En dan is er nog de schade aan de natuur: Meer dan een derde van het hout dat wordt gekapt voor brandstof groeit niet terug, wat bossen aantast en een bedreiging vormt voor de groeiende investeringen in klimaatoplossingen waarbij naar natuur wordt gekeken, volgens een deze week verschenen rapport van de Clean Cooking Alliance.
“Het gebrek aan toegang tot “schoon koken” is het meest onderbelichte gezondheids- en milieuprobleem ter wereld”, aldus Jillene Connors Belopolsky, stafchef en hoofd externe betrekkingen van de alliantie. “Het wordt van oudsher gezien als een vrouwenprobleem.”
De alliantie spoort aan tot het gebruik van fornuizen die voldoen aan de internationale normen voor binnenluchtkwaliteit, waaronder fornuizen die werken op vloeibaar petroleumgas, biogas of ethanol. Elektrische fornuizen en snelkookpannen staan ook op de lijst.
Hoewel vloeibaar petroleumgas een fossiele brandstof is, vervuilt het minder dan hout en steenkool en is het de meest kosteneffectieve oplossing voor Afrika ten zuiden van de Sahara, waar de overgrote meerderheid van de huishoudens geen toegang heeft tot schoon koken en elektriciteit, aldus Belopolsky.
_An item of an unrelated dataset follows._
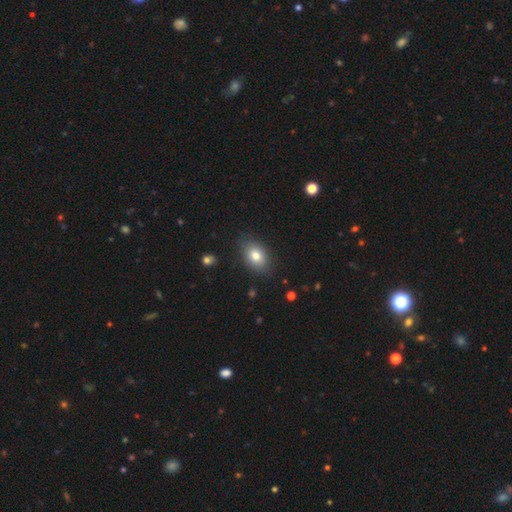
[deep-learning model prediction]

Landbouwgemeenschappen bieden ook een kans in de regio omdat dierlijk en plantaardig afval kan worden omgezet in biogas en ethanol.
Gebrek aan financiering uit rijke landen
Maar het opschalen van schoon koken wordt belemmerd door gebrek aan financiering uit rijkere landen en de particuliere sector, zoals het geval is met de meeste klimaatinspanningen in laag geïndustrialiseerde landen die worden geconfronteerd met de ernstigste gevolgen van de opwarming van de aarde, maar het minst hebben bijgedragen aan de klimaatcrisis.
De investeringen schommelen rond de 130 miljoen dollar per jaar, veel minder dan de 4,5 miljard dollar die volgens schattingen nodig is.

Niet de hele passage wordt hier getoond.